DESCRIPTION OF THE TASK – Only the number is wanted: state how many lines of the data below contain the word "belonged".

### DATA SHOWN ###

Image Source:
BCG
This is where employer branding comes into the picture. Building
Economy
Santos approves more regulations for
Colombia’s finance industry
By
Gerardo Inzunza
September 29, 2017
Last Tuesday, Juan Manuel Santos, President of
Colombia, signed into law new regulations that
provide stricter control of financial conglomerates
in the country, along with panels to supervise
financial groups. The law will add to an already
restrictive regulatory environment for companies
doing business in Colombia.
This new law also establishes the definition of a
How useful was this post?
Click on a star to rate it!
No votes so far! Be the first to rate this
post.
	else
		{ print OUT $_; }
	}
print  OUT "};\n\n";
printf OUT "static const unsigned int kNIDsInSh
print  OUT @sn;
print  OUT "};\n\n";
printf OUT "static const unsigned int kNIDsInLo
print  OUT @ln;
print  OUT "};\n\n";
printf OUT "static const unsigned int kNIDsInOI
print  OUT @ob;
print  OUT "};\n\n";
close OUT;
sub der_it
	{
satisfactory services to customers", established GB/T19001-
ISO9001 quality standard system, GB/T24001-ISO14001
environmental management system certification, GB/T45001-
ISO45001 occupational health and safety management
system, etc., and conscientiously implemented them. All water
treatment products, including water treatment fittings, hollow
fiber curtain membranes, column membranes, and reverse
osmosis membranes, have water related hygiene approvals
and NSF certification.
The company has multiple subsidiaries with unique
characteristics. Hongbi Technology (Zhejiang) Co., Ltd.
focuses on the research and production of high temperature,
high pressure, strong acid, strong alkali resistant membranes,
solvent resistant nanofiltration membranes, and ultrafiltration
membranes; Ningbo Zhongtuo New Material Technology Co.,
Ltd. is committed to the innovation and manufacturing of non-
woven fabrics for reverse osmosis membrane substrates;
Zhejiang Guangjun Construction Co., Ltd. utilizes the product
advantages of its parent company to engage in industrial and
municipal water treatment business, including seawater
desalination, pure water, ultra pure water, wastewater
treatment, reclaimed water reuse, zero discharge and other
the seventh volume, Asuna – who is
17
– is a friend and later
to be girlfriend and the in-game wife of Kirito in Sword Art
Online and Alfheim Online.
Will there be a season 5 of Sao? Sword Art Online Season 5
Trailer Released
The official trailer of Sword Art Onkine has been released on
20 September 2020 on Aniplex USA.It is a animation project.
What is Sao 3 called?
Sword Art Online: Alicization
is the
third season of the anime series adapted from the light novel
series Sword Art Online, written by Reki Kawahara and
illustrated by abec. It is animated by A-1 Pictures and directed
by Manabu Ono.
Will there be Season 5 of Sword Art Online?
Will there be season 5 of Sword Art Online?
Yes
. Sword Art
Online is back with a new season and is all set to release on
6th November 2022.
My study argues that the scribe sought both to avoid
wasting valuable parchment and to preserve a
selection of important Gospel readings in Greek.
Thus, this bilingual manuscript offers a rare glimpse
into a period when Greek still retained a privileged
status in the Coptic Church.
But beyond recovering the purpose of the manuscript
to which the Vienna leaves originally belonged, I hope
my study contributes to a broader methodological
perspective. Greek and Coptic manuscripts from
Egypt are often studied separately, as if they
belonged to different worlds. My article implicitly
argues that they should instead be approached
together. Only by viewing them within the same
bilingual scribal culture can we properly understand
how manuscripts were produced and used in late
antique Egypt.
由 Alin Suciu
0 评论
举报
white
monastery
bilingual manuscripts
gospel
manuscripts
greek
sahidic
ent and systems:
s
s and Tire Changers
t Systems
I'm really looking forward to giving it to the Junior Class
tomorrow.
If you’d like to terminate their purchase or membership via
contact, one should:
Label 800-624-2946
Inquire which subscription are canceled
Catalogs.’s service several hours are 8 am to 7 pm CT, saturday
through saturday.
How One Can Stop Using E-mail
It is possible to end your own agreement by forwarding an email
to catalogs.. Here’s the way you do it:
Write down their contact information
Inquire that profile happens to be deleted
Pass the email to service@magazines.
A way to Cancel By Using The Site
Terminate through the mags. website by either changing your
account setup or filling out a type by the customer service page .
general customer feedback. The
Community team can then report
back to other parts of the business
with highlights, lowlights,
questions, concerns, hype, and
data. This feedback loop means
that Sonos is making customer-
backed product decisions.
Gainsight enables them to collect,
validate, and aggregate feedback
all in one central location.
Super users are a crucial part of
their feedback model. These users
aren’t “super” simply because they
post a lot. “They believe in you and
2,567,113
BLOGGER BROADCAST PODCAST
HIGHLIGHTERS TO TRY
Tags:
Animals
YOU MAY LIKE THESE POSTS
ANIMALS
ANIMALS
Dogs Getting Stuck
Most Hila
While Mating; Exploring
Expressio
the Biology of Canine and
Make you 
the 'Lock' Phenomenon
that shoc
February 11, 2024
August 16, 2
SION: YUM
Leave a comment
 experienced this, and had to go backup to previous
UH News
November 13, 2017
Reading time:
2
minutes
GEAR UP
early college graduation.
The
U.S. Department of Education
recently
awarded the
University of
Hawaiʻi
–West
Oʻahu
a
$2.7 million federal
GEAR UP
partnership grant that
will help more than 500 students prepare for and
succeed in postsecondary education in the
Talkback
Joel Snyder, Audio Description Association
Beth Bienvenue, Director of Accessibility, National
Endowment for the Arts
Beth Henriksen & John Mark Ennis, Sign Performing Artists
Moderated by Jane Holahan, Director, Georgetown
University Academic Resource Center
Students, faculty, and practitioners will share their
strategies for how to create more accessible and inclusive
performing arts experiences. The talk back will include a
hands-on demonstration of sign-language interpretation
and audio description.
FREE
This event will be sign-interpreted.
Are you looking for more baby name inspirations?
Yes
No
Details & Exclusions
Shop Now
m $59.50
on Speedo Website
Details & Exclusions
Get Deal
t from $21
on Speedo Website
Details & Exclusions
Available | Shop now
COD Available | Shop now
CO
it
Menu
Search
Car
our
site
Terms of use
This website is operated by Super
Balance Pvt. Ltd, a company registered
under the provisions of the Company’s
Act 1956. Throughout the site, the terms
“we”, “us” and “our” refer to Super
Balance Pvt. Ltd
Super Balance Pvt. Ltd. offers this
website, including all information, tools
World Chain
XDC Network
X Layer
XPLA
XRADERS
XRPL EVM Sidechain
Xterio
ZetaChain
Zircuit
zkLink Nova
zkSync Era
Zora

###

REPLY TO THE TASK – 2